• Supplied text

Background information
- Also known as: Flesh Hammer
- Born: August 29, 1956 Marietta, Georgia, US
- Origin: Athens, Georgia, US
- Died: May 29, 2019 (aged 62) Durham, North Carolina, US
- Genres: Alternative rock; Jangle pop; Garage rock; Rock;
- Formerly of: Guadalcanal Diary; Hillbilly Frankenstein; The Woggles; Bomber City;
- Spouses: ; Rhett Crowe ​ ​(m. 1988, divorced)​ ; Phyllis Bridges-Walls ​ ​(m. 1997; died 2019)​

= Jeff Walls =

American musician (1956–2019)

Jeffrey Kermit Walls (August 29, 1956 – May 29, 2019) was an American musician, songwriter, and producer. He gained prominence as the lead guitarist of the 1980s alternative rock band Guadalcanal Diary, which originated from Marietta, Georgia.

== Early life ==
The son of an engineer, Jeff Walls was born in Marietta, Georgia. Walls went to Marietta High School with future Guadalcanal Diary members Rhett Crowe, Murray Attaway, and John Poe.

== Family ==
In 1988, Jeff Walls and Rhett Crowe, bassist for Guadalcanal Diary, married. Their daughter, Lillian, was born the following year. Their son, Carson, was born in 1990. Walls and Crowe later divorced. In 1997, Jeff married Hillbilly Frankenstein bassist Phyllis (Bridges) Walls and welcomed stepdaughter Maggie. Grandchildren include Kaitlyn (2003), Eva (2015) and Ezra (2020).

• Provided data

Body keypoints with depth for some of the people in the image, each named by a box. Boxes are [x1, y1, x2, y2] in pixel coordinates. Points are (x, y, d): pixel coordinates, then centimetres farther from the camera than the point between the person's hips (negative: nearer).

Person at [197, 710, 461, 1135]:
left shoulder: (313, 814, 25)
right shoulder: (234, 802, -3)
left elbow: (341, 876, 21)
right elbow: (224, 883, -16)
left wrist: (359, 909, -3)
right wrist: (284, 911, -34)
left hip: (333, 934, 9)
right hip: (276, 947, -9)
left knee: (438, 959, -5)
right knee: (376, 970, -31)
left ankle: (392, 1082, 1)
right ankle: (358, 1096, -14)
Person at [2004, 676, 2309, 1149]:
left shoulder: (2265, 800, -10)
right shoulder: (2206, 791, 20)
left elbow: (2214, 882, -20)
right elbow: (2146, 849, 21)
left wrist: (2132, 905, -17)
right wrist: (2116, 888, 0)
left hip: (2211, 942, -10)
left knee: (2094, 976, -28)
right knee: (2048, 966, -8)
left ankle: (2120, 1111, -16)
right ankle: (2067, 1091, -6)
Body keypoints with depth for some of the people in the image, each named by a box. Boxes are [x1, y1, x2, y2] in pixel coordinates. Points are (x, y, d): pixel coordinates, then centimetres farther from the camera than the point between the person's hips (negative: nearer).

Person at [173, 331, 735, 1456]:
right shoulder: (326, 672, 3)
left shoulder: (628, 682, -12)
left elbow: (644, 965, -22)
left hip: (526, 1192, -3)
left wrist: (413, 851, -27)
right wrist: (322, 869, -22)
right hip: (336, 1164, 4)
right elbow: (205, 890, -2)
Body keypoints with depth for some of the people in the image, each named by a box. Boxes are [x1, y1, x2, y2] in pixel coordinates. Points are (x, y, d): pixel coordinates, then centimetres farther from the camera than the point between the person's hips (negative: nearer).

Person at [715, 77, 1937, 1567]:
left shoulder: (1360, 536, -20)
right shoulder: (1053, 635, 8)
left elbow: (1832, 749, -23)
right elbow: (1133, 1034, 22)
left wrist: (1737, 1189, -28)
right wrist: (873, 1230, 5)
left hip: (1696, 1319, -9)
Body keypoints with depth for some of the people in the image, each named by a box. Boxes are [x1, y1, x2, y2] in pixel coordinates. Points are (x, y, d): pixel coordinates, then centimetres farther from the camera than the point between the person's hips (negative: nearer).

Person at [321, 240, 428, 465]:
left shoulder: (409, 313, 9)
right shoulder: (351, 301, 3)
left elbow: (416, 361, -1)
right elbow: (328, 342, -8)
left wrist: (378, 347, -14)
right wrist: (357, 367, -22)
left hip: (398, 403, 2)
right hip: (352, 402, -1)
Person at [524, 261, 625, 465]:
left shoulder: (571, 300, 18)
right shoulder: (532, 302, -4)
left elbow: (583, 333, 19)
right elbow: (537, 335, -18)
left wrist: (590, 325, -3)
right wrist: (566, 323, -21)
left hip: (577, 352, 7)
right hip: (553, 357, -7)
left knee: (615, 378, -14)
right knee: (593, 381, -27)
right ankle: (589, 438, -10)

• Aim of the exercise
Resume the Jeff Walls biography, starting after its last sentence.

• Written response
== Career ==

=== Guadalcanal Diary ===
Guadalcanal Diary, originating from Marietta, Georgia, was established after Walls and Murray Attaway transitioned away from their high school punk band, Strictly American. The band formed in 1981 and initially released an EP titled "Watusi Rodeo" along with the full-length LP "Walking in the Shadow of the Big Man" under DB Records. In 1985, they signed with Elektra Records, which reissued their debut LP and released three subsequent albums: "Jamboree" (1986), "2X4" (1987), and "Flip-Flop" (1989).

The band experienced several reunions in the late 1990s, one of which led to the self-released live album "At Your Birthday Party" in 1999, later reissued by Omnivore Recordings in 2018. Guadalcanal Diary briefly reunited again in 2011 to mark their 30th anniversary.

Songs from Guadalcanal Diary have been featured on the television show "Billions."

=== Hillbilly Frankenstein ===
Following Guadalcanal Diary’s breakup in 1989, Walls formed rockabilly/lounge band Hillbilly Frankenstein. Hillbilly Frankenstein was featured in the documentary Sleazefest: The Movie from No Place Like Home Productions. The documentary chronicled the 1994 two-day music festival in Chapel Hill, North Carolina that celebrated rockabilly and garage rock music. Hillbilly Frankenstein released one LP on Zontar Records, Hypnotica, and had begun recording new material before disbanding in 1995.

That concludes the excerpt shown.